You know the feeling. You wake up and before your feet hit the floor, the list is already running. Things to check. People to answer. Situations to monitor.
It feels responsible. It even feels righteous sometimes — like if you just stay on top of everything, you can keep the bad thing from happening. Whatever the bad thing is.
But here is what anxiety whispers when you are not paying attention: "You are the one holding this together."
That is the promise. That is the false gospel of control.
What control is really offering you
Control says: if you are vigilant enough, thorough enough, careful enough — you can outrun the thing you fear. It promises safety through mastery. And it is not entirely wrong. Being responsible is good. Planning is good. But anxiety takes a good instinct and turns it into an idol.
The tell is this: you cannot stop. A responsible person plans and then rests. An anxious person plans and then plans the backup plan and then lies awake rehearsing what happens if both plans fail.
Control is not asking for your diligence. It is asking for your worship. It wants to be the first thing you turn to in the morning and the last thing running through your mind at night.
Why it costs so much
The price of control is exhaustion that no amount of sleep can fix. Because the world never stops presenting new threats, and if you are the one responsible for managing all of them, you will never be off duty.

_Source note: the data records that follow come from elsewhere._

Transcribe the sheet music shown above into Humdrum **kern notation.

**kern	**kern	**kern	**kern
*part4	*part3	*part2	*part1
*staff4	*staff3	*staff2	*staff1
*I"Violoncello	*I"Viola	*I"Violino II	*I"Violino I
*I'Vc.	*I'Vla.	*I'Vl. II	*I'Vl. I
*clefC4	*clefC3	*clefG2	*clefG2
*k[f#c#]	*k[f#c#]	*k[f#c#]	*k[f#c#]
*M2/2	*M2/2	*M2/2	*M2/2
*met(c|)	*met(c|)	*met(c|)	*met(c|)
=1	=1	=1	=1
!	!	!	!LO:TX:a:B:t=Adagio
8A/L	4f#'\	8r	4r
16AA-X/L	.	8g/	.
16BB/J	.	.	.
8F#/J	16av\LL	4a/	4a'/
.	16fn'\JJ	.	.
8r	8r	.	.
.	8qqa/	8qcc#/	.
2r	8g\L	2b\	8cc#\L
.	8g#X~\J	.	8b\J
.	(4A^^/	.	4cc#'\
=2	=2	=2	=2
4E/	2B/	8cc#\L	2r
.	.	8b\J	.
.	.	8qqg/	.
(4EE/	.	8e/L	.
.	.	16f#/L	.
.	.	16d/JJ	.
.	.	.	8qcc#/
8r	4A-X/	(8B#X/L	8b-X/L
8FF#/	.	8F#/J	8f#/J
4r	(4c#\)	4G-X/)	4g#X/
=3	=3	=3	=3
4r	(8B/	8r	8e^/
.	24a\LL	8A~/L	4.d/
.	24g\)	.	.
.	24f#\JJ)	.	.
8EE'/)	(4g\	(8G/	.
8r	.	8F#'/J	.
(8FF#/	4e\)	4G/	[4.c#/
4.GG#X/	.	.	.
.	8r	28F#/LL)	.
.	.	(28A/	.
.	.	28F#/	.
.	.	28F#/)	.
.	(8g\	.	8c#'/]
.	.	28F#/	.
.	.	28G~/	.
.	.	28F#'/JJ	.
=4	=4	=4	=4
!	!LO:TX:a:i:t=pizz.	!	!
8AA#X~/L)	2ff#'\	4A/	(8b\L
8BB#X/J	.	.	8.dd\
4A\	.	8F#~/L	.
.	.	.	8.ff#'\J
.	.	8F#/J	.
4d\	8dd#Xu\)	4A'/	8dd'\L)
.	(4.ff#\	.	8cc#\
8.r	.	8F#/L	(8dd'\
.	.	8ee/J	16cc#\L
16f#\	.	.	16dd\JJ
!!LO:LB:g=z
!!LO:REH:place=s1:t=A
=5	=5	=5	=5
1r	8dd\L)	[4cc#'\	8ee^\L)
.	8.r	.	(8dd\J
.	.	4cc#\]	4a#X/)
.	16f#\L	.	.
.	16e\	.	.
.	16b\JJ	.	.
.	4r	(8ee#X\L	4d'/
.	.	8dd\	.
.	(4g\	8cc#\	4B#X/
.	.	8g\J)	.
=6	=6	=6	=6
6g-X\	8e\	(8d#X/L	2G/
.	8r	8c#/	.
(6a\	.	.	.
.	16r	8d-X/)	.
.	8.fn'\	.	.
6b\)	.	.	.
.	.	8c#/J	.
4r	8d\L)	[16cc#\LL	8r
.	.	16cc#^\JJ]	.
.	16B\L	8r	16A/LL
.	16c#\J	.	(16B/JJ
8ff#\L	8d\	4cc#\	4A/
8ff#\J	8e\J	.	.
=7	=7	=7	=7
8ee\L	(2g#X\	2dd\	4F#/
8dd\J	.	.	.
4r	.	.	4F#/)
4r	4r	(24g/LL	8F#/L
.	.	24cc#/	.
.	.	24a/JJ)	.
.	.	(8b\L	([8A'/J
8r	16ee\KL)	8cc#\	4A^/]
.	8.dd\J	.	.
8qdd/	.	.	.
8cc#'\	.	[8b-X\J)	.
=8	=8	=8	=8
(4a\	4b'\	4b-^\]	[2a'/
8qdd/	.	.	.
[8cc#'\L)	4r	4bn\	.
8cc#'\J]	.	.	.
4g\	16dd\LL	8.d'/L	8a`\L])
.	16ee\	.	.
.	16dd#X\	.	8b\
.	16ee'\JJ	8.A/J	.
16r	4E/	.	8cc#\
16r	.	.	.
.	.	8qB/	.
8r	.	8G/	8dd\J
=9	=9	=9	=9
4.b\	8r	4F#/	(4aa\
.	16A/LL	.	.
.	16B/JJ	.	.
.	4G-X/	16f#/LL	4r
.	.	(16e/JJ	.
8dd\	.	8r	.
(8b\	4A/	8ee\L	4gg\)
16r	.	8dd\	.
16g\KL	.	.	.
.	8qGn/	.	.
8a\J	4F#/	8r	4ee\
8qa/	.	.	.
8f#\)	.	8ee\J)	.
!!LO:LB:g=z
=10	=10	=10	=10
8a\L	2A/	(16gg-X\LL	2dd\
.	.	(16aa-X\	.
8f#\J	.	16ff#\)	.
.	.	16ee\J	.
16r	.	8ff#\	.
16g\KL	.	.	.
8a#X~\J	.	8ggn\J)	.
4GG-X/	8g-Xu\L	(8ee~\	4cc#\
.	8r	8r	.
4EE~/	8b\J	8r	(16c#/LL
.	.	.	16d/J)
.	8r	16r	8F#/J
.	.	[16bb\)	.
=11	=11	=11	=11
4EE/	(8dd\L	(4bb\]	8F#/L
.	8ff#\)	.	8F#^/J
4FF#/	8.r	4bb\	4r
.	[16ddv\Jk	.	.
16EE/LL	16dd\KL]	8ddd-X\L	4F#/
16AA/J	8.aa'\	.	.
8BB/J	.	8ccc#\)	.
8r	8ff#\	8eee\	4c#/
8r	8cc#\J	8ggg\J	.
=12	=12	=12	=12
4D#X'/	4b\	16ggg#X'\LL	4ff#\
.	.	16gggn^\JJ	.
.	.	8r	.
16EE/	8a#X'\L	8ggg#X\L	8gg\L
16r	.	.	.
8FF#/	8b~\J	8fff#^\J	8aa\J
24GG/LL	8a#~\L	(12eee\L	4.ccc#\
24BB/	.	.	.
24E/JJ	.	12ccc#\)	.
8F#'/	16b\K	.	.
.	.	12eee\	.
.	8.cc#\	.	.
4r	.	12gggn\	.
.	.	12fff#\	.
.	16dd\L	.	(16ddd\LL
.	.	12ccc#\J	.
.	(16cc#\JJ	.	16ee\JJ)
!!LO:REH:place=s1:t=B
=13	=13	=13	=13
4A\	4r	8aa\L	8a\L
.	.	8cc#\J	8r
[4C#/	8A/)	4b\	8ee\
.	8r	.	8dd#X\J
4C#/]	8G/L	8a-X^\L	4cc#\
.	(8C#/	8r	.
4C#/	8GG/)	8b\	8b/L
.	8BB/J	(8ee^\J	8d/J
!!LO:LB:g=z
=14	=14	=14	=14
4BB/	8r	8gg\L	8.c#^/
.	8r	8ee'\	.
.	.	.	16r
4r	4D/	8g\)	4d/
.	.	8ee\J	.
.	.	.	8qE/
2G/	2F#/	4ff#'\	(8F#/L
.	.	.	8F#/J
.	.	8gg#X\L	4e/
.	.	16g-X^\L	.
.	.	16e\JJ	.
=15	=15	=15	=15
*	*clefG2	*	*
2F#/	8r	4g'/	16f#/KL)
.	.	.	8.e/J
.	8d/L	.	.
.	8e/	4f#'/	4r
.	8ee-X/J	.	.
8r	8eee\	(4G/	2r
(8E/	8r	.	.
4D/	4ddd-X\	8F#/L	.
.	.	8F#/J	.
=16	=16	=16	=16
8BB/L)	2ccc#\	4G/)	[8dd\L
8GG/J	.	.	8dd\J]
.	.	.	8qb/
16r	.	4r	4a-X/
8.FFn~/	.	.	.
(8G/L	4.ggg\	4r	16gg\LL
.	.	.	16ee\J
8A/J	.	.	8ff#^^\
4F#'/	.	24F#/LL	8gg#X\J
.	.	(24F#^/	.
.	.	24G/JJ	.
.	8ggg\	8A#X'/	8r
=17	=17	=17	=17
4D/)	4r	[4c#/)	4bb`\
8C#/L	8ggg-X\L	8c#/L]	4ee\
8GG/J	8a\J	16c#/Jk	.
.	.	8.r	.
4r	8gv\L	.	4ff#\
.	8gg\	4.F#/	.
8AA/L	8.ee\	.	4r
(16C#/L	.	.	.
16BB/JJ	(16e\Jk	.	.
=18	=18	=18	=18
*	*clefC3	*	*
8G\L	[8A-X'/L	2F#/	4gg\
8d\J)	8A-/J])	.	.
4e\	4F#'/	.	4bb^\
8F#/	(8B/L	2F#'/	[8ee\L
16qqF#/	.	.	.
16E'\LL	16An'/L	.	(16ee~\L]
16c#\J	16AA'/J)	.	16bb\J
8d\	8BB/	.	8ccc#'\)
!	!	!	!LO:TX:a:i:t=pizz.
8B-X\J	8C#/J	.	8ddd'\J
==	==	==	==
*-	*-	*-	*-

You may also notice that control makes you hard to be around. You become the person who needs to know the plan. You become irritable when things change. You grip the people you love a little too tightly — not because you are cruel, but because you are terrified.
This is the cost: you trade rest for a vigilance that never actually delivers the safety it promises.
The thing anxiety cannot tell you
Anxiety is excellent at naming threats. It is terrible at naming the one who holds all things together. The Christian claim is plain and almost absurdly simple: you are not the one holding this together. Someone else is. And he is not anxious.
This does not mean bad things will not happen. It means that when they do, you are not alone, and you are not in charge of preventing every one of them.
That is either the most foolish thing you have ever heard, or it is the most relieving.